=== Section Start ===

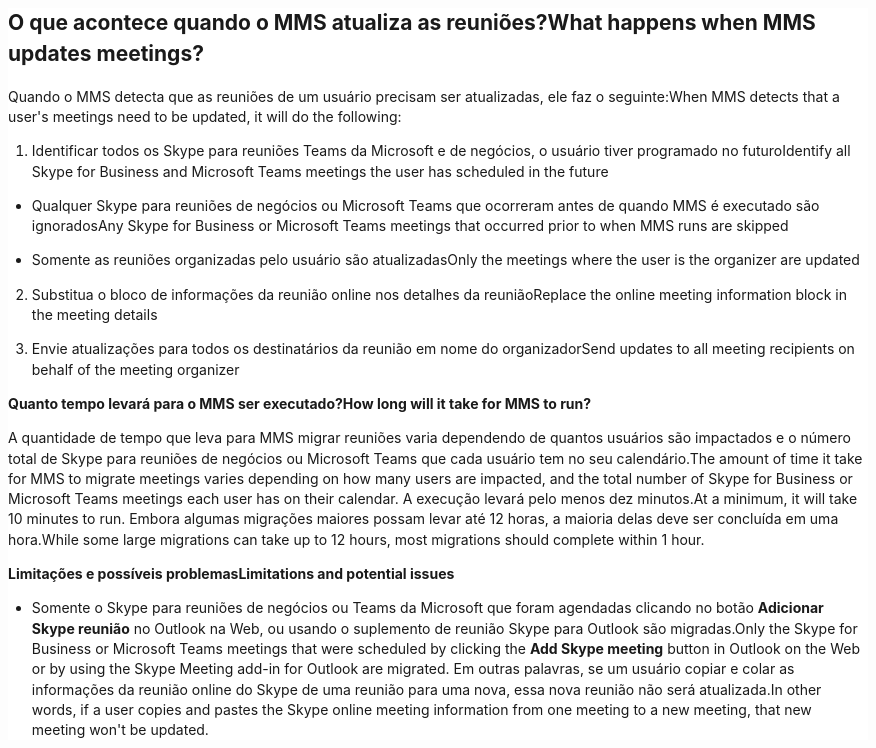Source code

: ## <a name="what-happens-when-mms-updates-meetings"></a><span data-ttu-id="6f847-156">O que acontece quando o MMS atualiza as reuniões?</span><span class="sxs-lookup"><span data-stu-id="6f847-156">What happens when MMS updates meetings?</span></span>

<span data-ttu-id="6f847-157">Quando o MMS detecta que as reuniões de um usuário precisam ser atualizadas, ele faz o seguinte:</span><span class="sxs-lookup"><span data-stu-id="6f847-157">When MMS detects that a user's meetings need to be updated, it will do the following:</span></span>
  
1. <span data-ttu-id="6f847-158">Identificar todos os Skype para reuniões Teams da Microsoft e de negócios, o usuário tiver programado no futuro</span><span class="sxs-lookup"><span data-stu-id="6f847-158">Identify all Skype for Business and Microsoft Teams meetings the user has scheduled in the future</span></span>
    
  - <span data-ttu-id="6f847-159">Qualquer Skype para reuniões de negócios ou Microsoft Teams que ocorreram antes de quando MMS é executado são ignorados</span><span class="sxs-lookup"><span data-stu-id="6f847-159">Any Skype for Business or Microsoft Teams meetings that occurred prior to when MMS runs are skipped</span></span>
    
  - <span data-ttu-id="6f847-160">Somente as reuniões organizadas pelo usuário são atualizadas</span><span class="sxs-lookup"><span data-stu-id="6f847-160">Only the meetings where the user is the organizer are updated</span></span>
    
2. <span data-ttu-id="6f847-161">Substitua o bloco de informações da reunião online nos detalhes da reunião</span><span class="sxs-lookup"><span data-stu-id="6f847-161">Replace the online meeting information block in the meeting details</span></span>
    
3. <span data-ttu-id="6f847-162">Envie atualizações para todos os destinatários da reunião em nome do organizador</span><span class="sxs-lookup"><span data-stu-id="6f847-162">Send updates to all meeting recipients on behalf of the meeting organizer</span></span>
    
 <span data-ttu-id="6f847-163">**Quanto tempo levará para o MMS ser executado?**</span><span class="sxs-lookup"><span data-stu-id="6f847-163">**How long will it take for MMS to run?**</span></span>
  
<span data-ttu-id="6f847-164">A quantidade de tempo que leva para MMS migrar reuniões varia dependendo de quantos usuários são impactados e o número total de Skype para reuniões de negócios ou Microsoft Teams que cada usuário tem no seu calendário.</span><span class="sxs-lookup"><span data-stu-id="6f847-164">The amount of time it take for MMS to migrate meetings varies depending on how many users are impacted, and the total number of Skype for Business or Microsoft Teams meetings each user has on their calendar.</span></span> <span data-ttu-id="6f847-165">A execução levará pelo menos dez minutos.</span><span class="sxs-lookup"><span data-stu-id="6f847-165">At a minimum, it will take 10 minutes to run.</span></span> <span data-ttu-id="6f847-166">Embora algumas migrações maiores possam levar até 12 horas, a maioria delas deve ser concluída em uma hora.</span><span class="sxs-lookup"><span data-stu-id="6f847-166">While some large migrations can take up to 12 hours, most migrations should complete within 1 hour.</span></span>
  
 <span data-ttu-id="6f847-167">**Limitações e possíveis problemas**</span><span class="sxs-lookup"><span data-stu-id="6f847-167">**Limitations and potential issues**</span></span>
  
- <span data-ttu-id="6f847-168">Somente o Skype para reuniões de negócios ou Teams da Microsoft que foram agendadas clicando no botão **Adicionar Skype reunião** no Outlook na Web, ou usando o suplemento de reunião Skype para Outlook são migradas.</span><span class="sxs-lookup"><span data-stu-id="6f847-168">Only the Skype for Business or Microsoft Teams meetings that were scheduled by clicking the **Add Skype meeting** button in Outlook on the Web or by using the Skype Meeting add-in for Outlook are migrated.</span></span> <span data-ttu-id="6f847-169">Em outras palavras, se um usuário copiar e colar as informações da reunião online do Skype de uma reunião para uma nova, essa nova reunião não será atualizada.</span><span class="sxs-lookup"><span data-stu-id="6f847-169">In other words, if a user copies and pastes the Skype online meeting information from one meeting to a new meeting, that new meeting won't be updated.</span></span>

=== Section End ===

Copy the items exactly, from their start through the line that contains "MMS updates meetings?</span></span>", both ends included, and leave the pictures out of your copy.

Source code

: ## <a name="what-happens-when-mms-updates-meetings"></a><span data-ttu-id="6f847-156">O que acontece quando o MMS atualiza as reuniões?</span><span class="sxs-lookup"><span data-stu-id="6f847-156">What happens when MMS updates meetings?</span></span>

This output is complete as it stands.